Parameters:new_grid (Child instance of Grid) – The data is remapped to this grid.
Returns:remapped_array – The xarray.DataArray with the replaced grid.
Return type:xarray.DataArray
remapnn(new_grid)[source]

Remap the horizontal grid with a nearest neighbour approach to a given new grid.

Parameters:new_grid (Child instance of Grid) – The data is remapped to this grid.
Returns:remapped_array – The xarray.DataArray with the replaced grid.
Return type:xarray.DataArray
save(save_path)[source]

Save the DataArray and the grid as attributes together. The grid attributes are used by the load method to recreate the grid, but it is also possible to load the data with the normal xarray load functions.

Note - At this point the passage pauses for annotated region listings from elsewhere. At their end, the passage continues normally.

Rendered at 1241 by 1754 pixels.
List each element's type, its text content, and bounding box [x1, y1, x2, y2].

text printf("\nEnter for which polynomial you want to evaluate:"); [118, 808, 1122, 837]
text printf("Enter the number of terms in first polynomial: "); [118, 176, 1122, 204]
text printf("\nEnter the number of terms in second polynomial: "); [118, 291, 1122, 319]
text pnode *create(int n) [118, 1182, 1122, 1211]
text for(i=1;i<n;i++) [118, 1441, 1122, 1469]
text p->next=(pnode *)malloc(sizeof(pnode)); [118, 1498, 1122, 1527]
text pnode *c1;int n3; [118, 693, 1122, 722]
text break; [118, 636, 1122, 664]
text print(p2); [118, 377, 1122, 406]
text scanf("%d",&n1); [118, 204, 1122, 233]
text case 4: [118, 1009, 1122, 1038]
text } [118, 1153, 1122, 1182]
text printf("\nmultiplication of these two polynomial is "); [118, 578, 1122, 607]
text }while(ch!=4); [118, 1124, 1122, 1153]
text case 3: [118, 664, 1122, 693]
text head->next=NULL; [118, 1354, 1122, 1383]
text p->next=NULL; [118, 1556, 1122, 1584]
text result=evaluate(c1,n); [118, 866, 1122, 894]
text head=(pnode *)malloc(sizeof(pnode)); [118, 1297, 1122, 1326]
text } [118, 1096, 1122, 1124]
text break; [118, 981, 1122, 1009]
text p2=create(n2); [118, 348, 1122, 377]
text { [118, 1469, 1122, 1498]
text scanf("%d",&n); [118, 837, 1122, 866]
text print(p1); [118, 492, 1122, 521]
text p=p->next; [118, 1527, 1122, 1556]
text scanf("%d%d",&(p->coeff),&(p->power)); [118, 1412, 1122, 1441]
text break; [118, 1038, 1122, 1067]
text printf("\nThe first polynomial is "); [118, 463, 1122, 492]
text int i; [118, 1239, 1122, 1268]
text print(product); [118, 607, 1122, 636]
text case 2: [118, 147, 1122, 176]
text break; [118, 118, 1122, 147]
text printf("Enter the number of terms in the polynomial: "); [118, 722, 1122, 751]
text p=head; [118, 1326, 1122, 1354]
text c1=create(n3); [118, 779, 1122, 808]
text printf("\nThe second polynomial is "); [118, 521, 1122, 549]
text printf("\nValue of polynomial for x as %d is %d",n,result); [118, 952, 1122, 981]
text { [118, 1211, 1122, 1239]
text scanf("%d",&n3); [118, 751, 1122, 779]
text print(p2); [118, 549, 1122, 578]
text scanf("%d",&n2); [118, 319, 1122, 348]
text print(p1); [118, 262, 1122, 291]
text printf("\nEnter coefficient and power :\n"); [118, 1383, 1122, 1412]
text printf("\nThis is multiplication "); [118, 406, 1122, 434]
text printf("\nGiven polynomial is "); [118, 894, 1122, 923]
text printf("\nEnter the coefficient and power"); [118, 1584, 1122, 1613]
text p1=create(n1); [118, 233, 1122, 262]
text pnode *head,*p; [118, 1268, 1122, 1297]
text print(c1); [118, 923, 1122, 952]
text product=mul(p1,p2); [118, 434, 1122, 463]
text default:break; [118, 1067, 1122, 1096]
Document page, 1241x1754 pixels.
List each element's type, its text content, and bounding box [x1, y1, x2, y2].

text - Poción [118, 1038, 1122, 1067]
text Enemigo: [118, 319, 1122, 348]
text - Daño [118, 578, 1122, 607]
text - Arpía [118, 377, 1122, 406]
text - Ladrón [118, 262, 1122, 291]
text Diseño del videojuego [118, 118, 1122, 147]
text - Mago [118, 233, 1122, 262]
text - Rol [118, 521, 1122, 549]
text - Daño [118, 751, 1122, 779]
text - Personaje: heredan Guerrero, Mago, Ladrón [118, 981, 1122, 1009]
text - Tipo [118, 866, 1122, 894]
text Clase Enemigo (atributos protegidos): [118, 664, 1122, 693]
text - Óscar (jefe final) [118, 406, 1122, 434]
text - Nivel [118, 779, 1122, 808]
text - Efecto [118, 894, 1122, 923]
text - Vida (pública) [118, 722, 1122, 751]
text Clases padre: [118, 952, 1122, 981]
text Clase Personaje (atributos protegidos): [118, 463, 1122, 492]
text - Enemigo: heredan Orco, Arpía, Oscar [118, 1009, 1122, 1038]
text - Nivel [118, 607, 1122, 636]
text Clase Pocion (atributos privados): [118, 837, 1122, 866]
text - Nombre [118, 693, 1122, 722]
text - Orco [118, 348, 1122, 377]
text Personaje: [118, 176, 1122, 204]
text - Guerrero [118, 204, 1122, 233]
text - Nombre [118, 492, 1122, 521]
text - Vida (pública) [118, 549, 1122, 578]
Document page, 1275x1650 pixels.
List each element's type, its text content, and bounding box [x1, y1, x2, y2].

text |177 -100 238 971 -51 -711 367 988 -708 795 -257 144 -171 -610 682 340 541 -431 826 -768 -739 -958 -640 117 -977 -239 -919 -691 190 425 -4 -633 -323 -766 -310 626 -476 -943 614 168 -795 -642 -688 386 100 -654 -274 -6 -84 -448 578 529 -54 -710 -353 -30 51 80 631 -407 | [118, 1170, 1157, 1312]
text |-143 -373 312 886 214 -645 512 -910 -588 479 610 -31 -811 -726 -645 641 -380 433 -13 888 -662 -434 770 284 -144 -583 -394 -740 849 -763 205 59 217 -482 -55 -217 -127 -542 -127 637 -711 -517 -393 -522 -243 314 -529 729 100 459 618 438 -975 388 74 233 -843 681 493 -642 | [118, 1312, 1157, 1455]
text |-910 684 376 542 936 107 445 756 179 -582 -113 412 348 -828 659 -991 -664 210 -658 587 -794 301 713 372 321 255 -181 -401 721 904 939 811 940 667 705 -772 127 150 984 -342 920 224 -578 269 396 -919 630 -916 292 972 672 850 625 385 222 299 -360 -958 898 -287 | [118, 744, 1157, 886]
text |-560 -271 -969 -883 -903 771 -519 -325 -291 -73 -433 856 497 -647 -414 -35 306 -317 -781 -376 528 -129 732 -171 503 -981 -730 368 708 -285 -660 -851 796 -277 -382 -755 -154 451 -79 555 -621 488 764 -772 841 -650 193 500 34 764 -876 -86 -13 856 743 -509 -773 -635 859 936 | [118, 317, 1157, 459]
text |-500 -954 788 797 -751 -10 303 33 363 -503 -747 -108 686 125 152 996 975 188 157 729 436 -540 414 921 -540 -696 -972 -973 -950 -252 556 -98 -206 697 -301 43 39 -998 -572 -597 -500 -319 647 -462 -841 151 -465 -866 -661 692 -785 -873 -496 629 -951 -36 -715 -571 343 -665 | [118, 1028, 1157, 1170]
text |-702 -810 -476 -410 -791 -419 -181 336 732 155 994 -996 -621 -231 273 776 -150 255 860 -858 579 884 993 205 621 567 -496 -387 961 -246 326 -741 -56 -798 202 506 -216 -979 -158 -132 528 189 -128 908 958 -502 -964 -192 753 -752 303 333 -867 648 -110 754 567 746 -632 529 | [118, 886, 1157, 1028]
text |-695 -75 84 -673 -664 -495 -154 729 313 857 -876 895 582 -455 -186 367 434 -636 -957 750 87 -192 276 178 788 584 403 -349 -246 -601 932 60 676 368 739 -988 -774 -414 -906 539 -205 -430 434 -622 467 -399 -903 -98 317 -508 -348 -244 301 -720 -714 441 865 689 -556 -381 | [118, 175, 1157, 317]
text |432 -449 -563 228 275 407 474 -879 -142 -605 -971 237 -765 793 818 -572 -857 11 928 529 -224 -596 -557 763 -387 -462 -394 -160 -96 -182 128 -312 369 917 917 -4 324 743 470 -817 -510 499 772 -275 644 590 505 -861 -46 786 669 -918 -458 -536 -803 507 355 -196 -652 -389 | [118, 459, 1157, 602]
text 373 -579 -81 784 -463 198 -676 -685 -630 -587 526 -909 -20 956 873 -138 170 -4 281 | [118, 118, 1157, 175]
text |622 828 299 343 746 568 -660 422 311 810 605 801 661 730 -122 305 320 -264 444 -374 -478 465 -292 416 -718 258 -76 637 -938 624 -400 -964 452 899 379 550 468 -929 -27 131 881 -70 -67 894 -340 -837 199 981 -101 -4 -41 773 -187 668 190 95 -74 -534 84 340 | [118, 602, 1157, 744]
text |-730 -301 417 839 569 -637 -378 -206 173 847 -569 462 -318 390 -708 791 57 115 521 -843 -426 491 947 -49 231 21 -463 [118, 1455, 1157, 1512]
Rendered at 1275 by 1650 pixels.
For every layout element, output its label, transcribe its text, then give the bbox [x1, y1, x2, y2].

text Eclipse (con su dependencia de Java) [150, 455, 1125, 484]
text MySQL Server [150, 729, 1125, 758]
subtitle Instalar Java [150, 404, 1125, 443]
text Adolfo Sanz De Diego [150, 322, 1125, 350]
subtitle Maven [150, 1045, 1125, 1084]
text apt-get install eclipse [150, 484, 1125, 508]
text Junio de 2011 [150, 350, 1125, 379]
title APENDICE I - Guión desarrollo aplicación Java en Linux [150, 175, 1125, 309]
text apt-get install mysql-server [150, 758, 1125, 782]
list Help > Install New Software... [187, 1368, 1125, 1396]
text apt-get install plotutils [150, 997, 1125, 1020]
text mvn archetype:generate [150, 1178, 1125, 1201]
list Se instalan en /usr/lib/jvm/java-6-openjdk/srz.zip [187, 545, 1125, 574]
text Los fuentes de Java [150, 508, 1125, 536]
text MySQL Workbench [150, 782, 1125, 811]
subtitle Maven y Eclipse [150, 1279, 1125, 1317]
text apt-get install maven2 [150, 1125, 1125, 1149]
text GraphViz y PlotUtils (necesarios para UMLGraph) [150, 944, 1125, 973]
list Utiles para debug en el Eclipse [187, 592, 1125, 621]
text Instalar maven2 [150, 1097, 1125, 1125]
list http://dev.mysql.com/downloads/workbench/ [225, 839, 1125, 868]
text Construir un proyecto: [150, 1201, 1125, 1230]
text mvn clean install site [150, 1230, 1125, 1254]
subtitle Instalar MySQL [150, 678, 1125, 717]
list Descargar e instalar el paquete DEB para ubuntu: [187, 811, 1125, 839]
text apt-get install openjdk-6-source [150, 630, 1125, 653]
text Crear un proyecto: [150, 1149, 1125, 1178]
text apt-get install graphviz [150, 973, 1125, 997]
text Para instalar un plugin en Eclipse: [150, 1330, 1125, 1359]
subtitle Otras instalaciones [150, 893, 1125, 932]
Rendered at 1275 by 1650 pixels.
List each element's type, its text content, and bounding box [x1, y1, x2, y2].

Parameters:save_path (str) – The path where the netcdf file should be saved.
sellonlatbox(lonlatbox)[source]

This DataArray instance is sliced by given lonlatbox. A new grid is created and set based on the sliced coordinates.

Parameters:lonlatbox (tuple(float)) –

The longitude and latitude box with four entries as degree. The entries are handled in the following way:

(left/west, top/north, right/east, bottom/south)
Returns:sliced_array – The sliced data array with the new grid.
Return type:xarray.DataArray

Notes

For some grids the new grid is based on an UnstructuredGrid, due to technical limitations.

selpoint(lonlat)[source]

Select a longitude, latitude point within this DataArray. A new lonlat grid with a single point is created.

Parameters:lonlat (tuple(float)) – The longitude and latitude point as degree. The nearest neighbour point to this given coordinate pair is used.
Returns:sliced_array – The sliced data array with the data for the nearest neighbour point to the given coordinates.
Return type:xarray.DataArray
set_grid(grid=None)[source]

Set the grid to the given grid and set the grid coordinates. It is assumed that the last n dimensions (n=1 for unstructured grid, n=2 all other grids) are the grid coordinates. Please make sure that this assumption is fulfilled!

Parameters:grid (Grid or None, optional) – This grid is used to set the grid and the grid coordinates of the returned array. If this is None, the grid of this DataArray instance is used. Default is None.
Returns:gridded_array – The DataArray with the grid coordinates and the grid.
Return type:xarray.DataArray
Raises:ValueError – A ValueError is raised if the grid of this instance is used and not grid set.
to_pandas(lonlat=None)[source]

Transform the DataArray to Pandas based on given coordinates. If coordinates are given this method selects the nearest neighbour grid point to this coordinates. The data is flatten to a 2d-DataFrame with the time as row axis.

Parameters:lonlat (tuple(float, float) or None) – The nearest grid point to this coordinates (longitude, latitude) is used to generate the pandas data. If lonlat is None no coordinates will be selected and the data is flatten. If the horizontal grid coordinates are not a single point it is recommended to set lonlat.
Returns:extracted_data – The extracted pandas data. The data is based on either a Series (1 Column) or Dataframe (multiple column) depending on the dimensions.
Return type:pandas.Series or pandas.DataFrame
update(*items)[source]

The update routine could be used to update the DataArray, based on other DataArrays. There are some assumptions done:

1. The used data to update this DataArray instance has the same grid coordinates as this instance. 2. Beginning from the left the given items are used to update the data. Such that intersection problems are resolved in favor of the newest data.
Parameters:items (xarray.DataArray) – The items are merged with this xarray.DataArray instance. The grid dimensions have to be same as the grid.
Returns:merged_array – The DataArray instance with the updated data.
Return type:xarray.DataArray

Utilities module

pymepps.accessor.utilities.register_dataframe_accessor(name)[source]

Register a custom accessor on pandas.DataFrame objects.

Parameters:name (str) – Name under which the accessor should be registered. A warning is issued if this name conflicts with a preexisting attribute.
pymepps.accessor.utilities.register_series_accessor(name)[source]

Register a custom accessor on pandas.Series objects.

Parameters:name (str) – Name under which the accessor should be registered. A warning is issued if this name conflicts with a preexisting attribute.